§ **Instructions for the task**: Please turn every line of the records below into a numbered list, leaving out the blank lines and the pictures.

§ **Entries provided**:
* * *
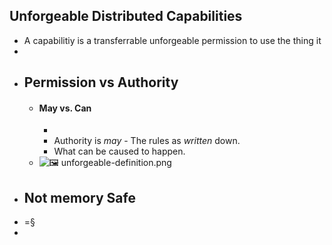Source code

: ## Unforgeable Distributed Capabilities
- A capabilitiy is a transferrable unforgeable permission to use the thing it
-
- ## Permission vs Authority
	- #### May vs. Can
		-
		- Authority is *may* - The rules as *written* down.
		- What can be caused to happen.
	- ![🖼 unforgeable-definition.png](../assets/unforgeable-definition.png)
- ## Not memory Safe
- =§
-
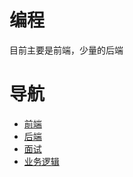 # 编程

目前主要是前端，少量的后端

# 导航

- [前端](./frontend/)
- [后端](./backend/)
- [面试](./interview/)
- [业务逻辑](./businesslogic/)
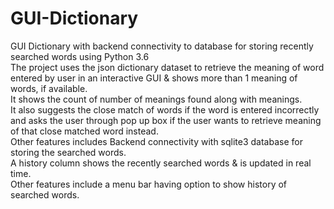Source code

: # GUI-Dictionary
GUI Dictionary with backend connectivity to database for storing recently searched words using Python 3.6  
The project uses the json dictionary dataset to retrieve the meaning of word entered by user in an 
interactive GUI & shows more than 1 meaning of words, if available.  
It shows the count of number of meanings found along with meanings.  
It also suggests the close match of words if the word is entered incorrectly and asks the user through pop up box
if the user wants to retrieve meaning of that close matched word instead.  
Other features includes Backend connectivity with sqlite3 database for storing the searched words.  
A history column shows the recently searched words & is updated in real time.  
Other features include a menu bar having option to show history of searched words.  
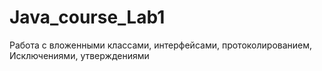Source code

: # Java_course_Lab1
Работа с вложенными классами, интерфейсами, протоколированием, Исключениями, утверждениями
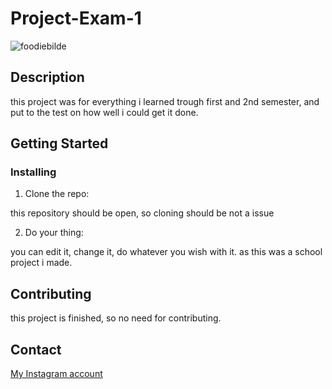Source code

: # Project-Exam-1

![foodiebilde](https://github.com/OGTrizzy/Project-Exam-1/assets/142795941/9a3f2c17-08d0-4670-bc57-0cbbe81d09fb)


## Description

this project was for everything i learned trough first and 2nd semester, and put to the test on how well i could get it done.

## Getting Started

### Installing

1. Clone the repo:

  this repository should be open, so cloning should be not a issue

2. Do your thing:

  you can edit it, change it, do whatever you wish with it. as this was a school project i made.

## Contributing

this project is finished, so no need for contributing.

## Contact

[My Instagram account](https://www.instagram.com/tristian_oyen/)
* * *
§ **Reply to the task**:
1. Source code
2. : ## Unforgeable Distributed Capabilities
3. - A capabilitiy is a transferrable unforgeable permission to use the thing it
4. -
5. - ## Permission vs Authority
6. 	- #### May vs. Can
7. 		-
8. 		- Authority is *may* - The rules as *written* down.
9. 		- What can be caused to happen.
10. 	- ![🖼 unforgeable-definition.png](../assets/unforgeable-definition.png)
11. - ## Not memory Safe
12. - =§
13. -
14.  # 编程
15. 目前主要是前端，少量的后端
16. # 导航
17. - [前端](./frontend/)
18. - [后端](./backend/)
19. - [面试](./interview/)
20. - [业务逻辑](./businesslogic/)
21. Source code
22. : # GUI-Dictionary
23. GUI Dictionary with backend connectivity to database for storing recently searched words using Python 3.6  
24. The project uses the json dictionary dataset to retrieve the meaning of word entered by user in an 
25. interactive GUI & shows more than 1 meaning of words, if available.  
26. It shows the count of number of meanings found along with meanings.  
27. It also suggests the close match of words if the word is entered incorrectly and asks the user through pop up box
28. if the user wants to retrieve meaning of that close matched word instead.  
29. Other features includes Backend connectivity with sqlite3 database for storing the searched words.  
30. A history column shows the recently searched words & is updated in real time.  
31. Other features include a menu bar having option to show history of searched words.  
32. Source code
33. : # Java_course_Lab1
34. Работа с вложенными классами, интерфейсами, протоколированием, Исключениями, утверждениями
35. Source code
36. : # Project-Exam-1
37. ![foodiebilde](https://github.com/OGTrizzy/Project-Exam-1/assets/142795941/9a3f2c17-08d0-4670-bc57-0cbbe81d09fb)
38. ## Description
39. this project was for everything i learned trough first and 2nd semester, and put to the test on how well i could get it done.
40. ## Getting Started
41. ### Installing
42. 1. Clone the repo:
43.   this repository should be open, so cloning should be not a issue
44. 2. Do your thing:
45.   you can edit it, change it, do whatever you wish with it. as this was a school project i made.
46. ## Contributing
47. this project is finished, so no need for contributing.
48. ## Contact
49. [My Instagram account](https://www.instagram.com/tristian_oyen/)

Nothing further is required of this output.